A Liberal Arts Education
Neurochemistry is one of many classes I’ve been able to take here at Concordia. As part of the liberal arts education we are required to take a wide range of classes, each unique to their topic of study and structured as seen fit by the professor. Taking an art class is different than the religion classes, which is certainly different from chemistry classes and I’ve taken them all. Concordia has set forth 5 goals for a liberal arts education:
- Instill a love of learning
- Develop foundational skills and transferable intellectual capacities
- Develop an understanding of disciplinary, interdisciplinary, and intercultural perspectives and their connections
- Cultivate an examined cultural, ethical, physical and spiritual self-understanding
- Encourage responsible participation in the world
It may not be entirely clear how neurochemistry completed these 5 goals, but understand that these goals aren’t meant to be achieved by one class solely. This is what graduates of Concordia College are hoped to have experienced and achieved once they leave our learning community.

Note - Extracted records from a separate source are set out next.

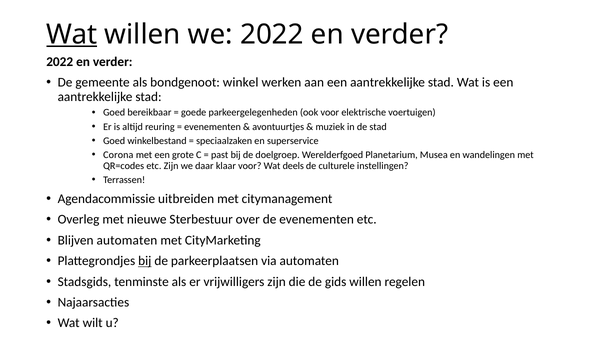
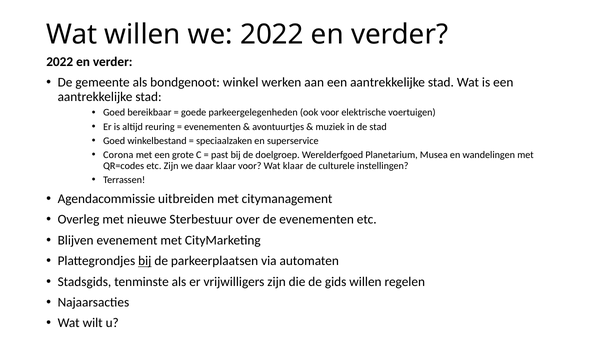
Wat at (72, 34) underline: present -> none
Wat deels: deels -> klaar
Blijven automaten: automaten -> evenement
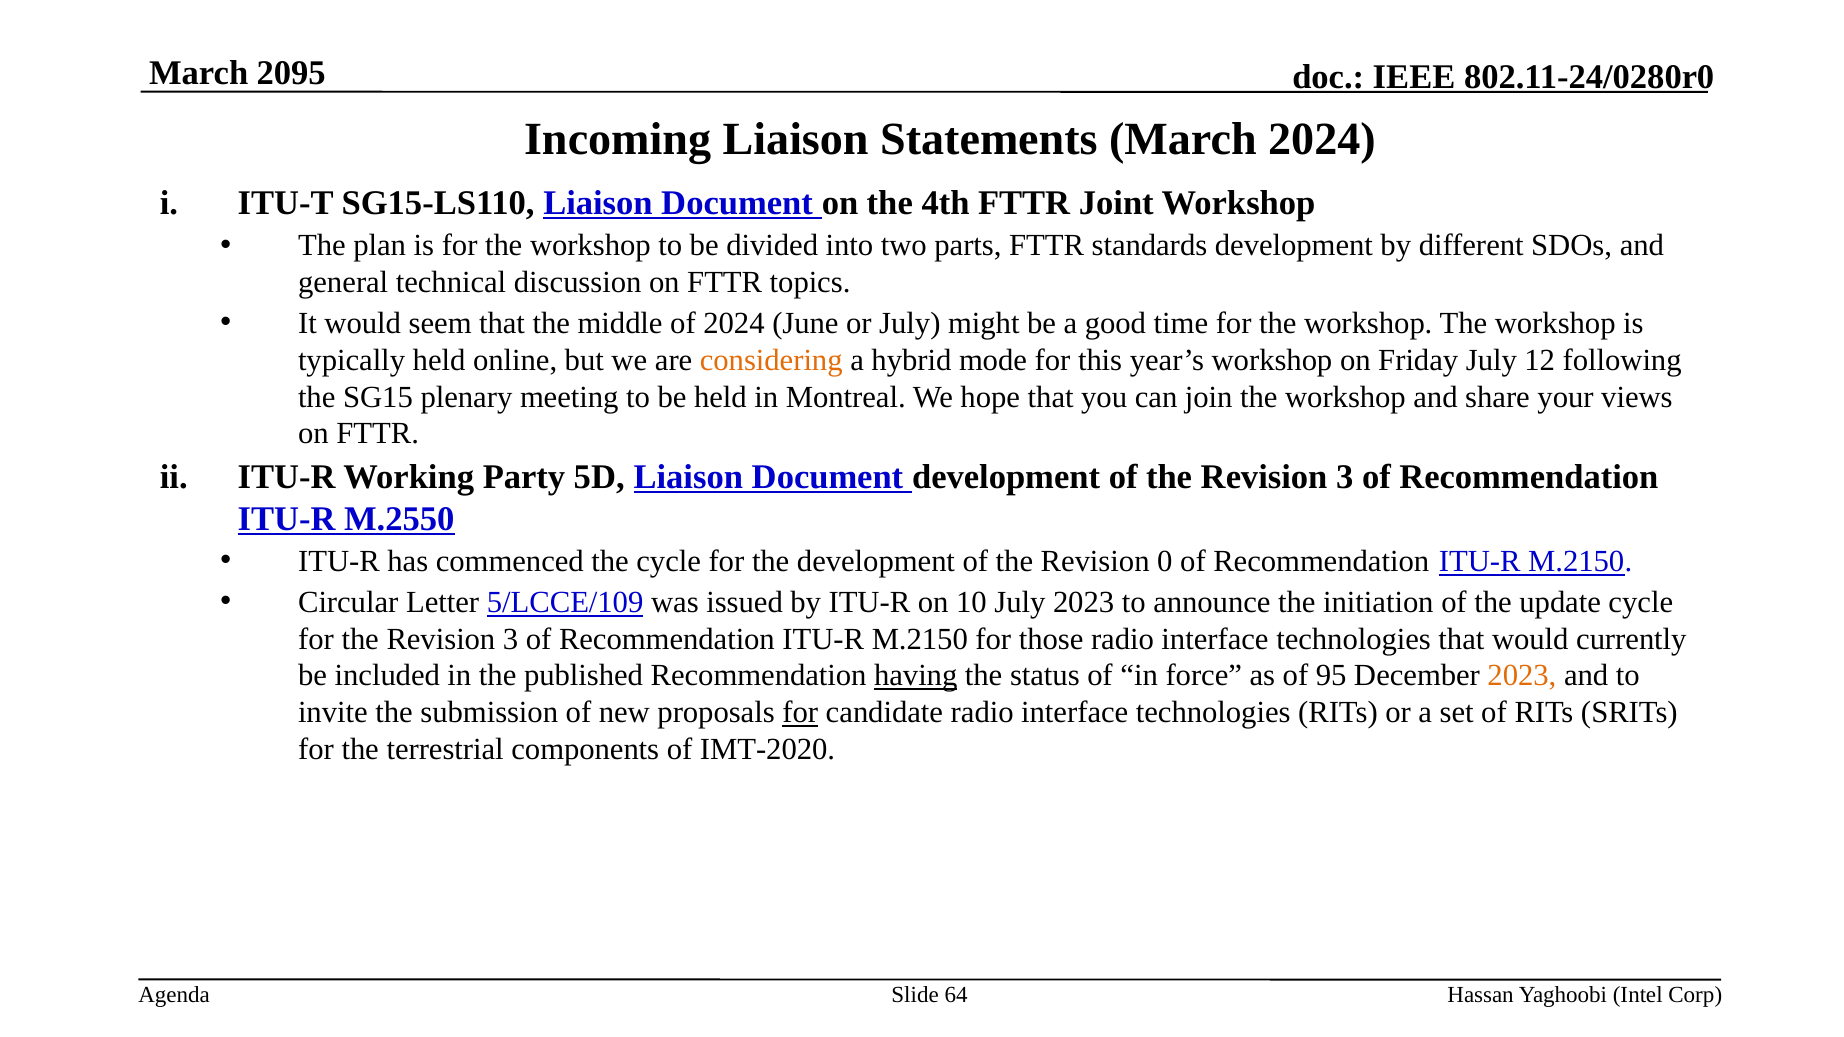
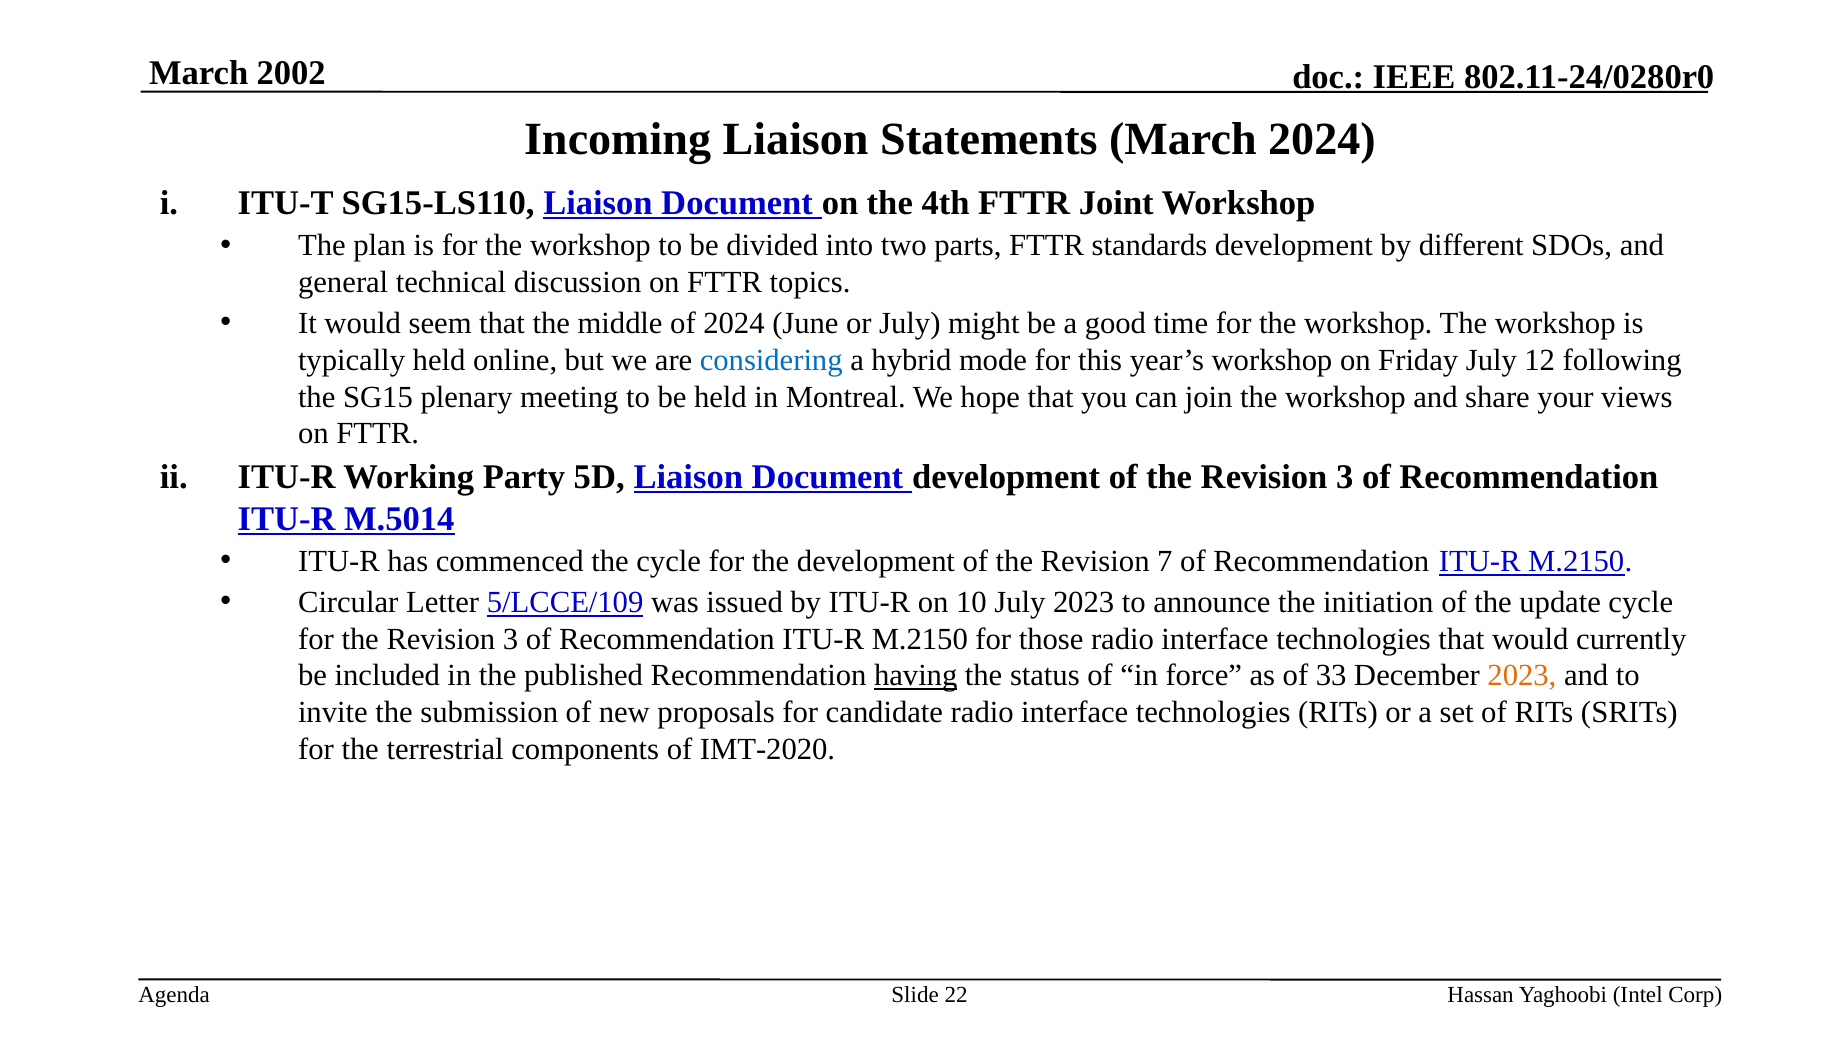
2095: 2095 -> 2002
considering colour: orange -> blue
M.2550: M.2550 -> M.5014
0: 0 -> 7
95: 95 -> 33
for at (800, 713) underline: present -> none
64: 64 -> 22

As eluded to, neurochemistry is a class unique to itself in its structure and content covered. I enjoyed the change in format for this class. We as the students were able to take our learning experience in our own hands and direct some of the class efforts in various directions we were interested in. The class began with learning various signaling pathways in the brain by reading scientific papers about each. We then discussed the pathways in class and were each responsible with contributing to the learning experience by posting answers about each pathway to a class wiki page. The next phase of the class was all about neurological diseases and understanding the biological and chemical dysfunction behind each. Again, we learned about various diseases through reading scientific articles and discussed them with each other in class. However, we went one step further each week with a neurological disease by directing our learning towards questions we each had surrounding the week’s topic. Each class member would research a subtopic related to the week’s topic and then report what they learned back to the class in little one-on-one quick chat sessions. The week rounded out the topic with a group discussion about the bigger picture issues within society and the science community. We showed our knowledge of the signaling pathways and neurological diseases through a combination written-oral exam, which really allowed us to explain what we learned.

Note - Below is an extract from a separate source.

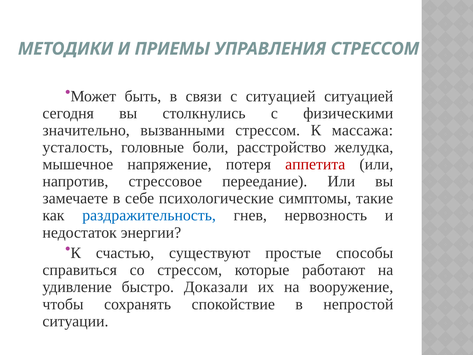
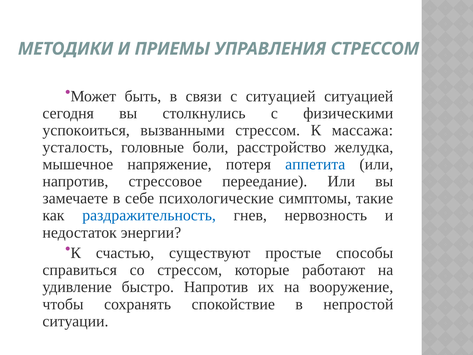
значительно: значительно -> успокоиться
аппетита colour: red -> blue
быстро Доказали: Доказали -> Напротив
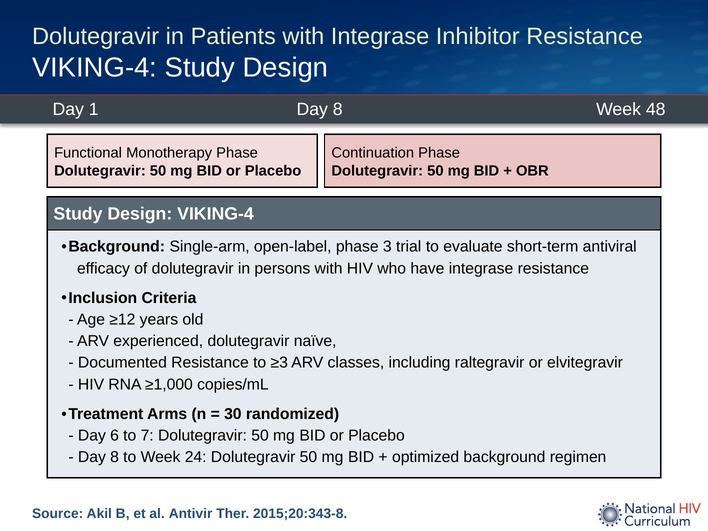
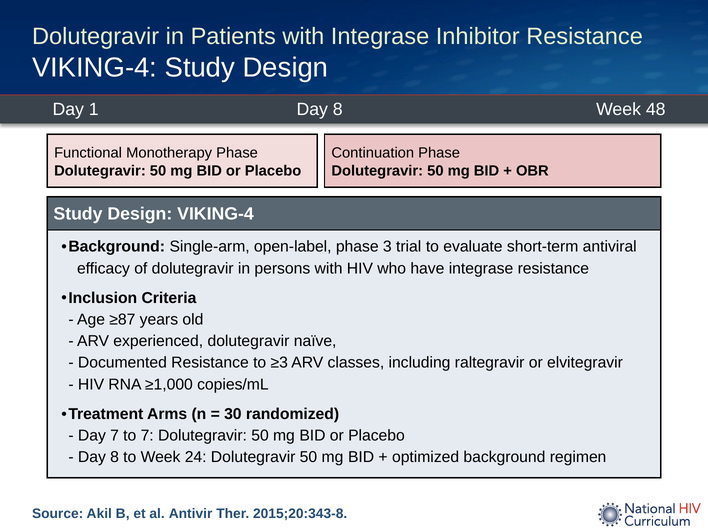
≥12: ≥12 -> ≥87
Day 6: 6 -> 7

In addition to all of this wonderful self-directed learning we were accomplishing, we also completed a collaborative community outreach project with a senior level social work class. After picking topics, we paired with a couple social work students to identify a need in the Concordia or Fargo-Moorhead community related to our topic. Once a need was identified and a target population, we brainstormed and created an outreach project aimed at attending to this need. The projects were proposed to our professors much like how a project would be proposed to a real-world foundation and once completed, a presentation given about the experience. My topic was anxiety and my group decided to go into a local high school and talk to juniors and seniors about anxiety following the transition after high school graduation. Our goal was to educate and raise awareness about anxiety as a neurological disease and provide them with some coping tools to use in the future in needed. Overall, our project was a great success. We were able to reach many high school students in their classrooms and offer some knowledge about the science behind anxiety and ways to combat it.

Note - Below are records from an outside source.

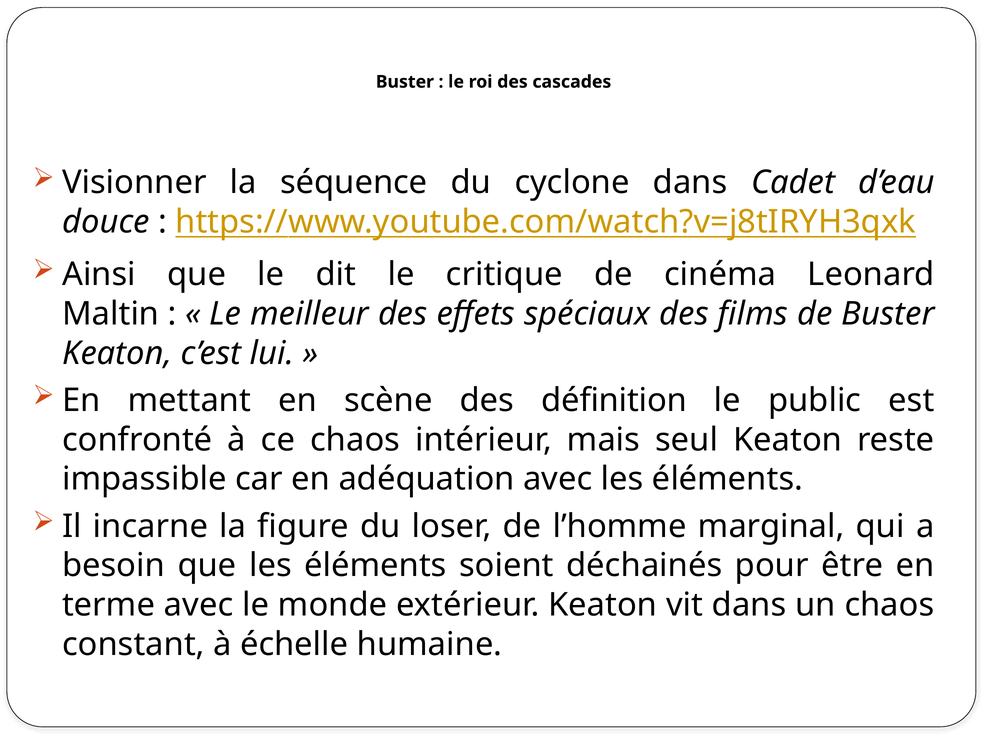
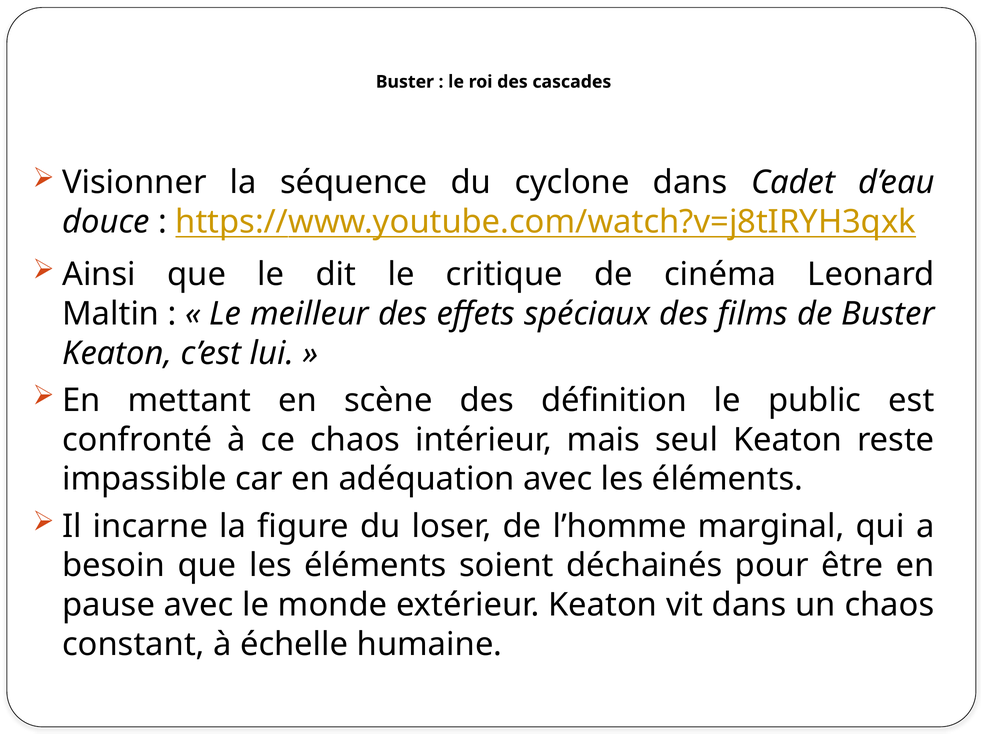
terme: terme -> pause
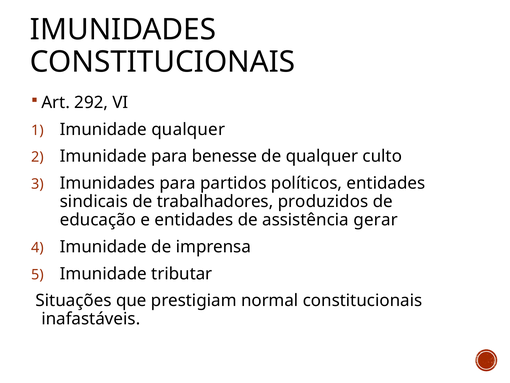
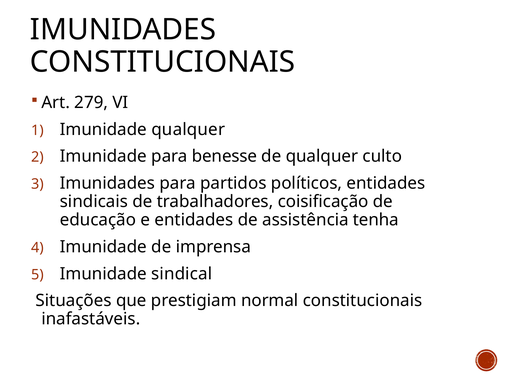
292: 292 -> 279
produzidos: produzidos -> coisificação
gerar: gerar -> tenha
tributar: tributar -> sindical
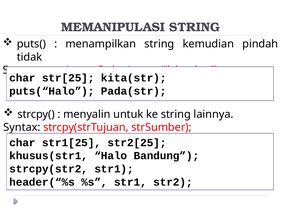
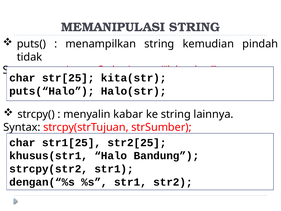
Pada(str: Pada(str -> Halo(str
untuk: untuk -> kabar
header(“%s: header(“%s -> dengan(“%s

I’m still not entirely sure what a capstone requirement is suppose to be. With the range of options for a capstone experience at Concordia, I don’t think there’s just one model to fit and experience to. Neurochemistry was a great capstone experience in my opinion because if fulfilled at least some if not all of the 5 goals of a liberal arts education Concordia has set forth. I was able to learn more and take my learning experience into my own hands with the structure of the class. This elevated my interest in learning about neurochemistry. We discussed not only the science behind neurological disease, but also social implications and bigger picture issues of each. In doing this we brought in our own knowledge from other classes and experiences into discussion. Through our community action project, we even “Became Responsibly Engaged in the World”- BREWed, which is a mission Concordia College wants all its students to embark on following graduation as thoughtful and informed citizens of the world. Overall, I would definitely recommend this class to any science major senior looking for an interactive and educational capstone experience.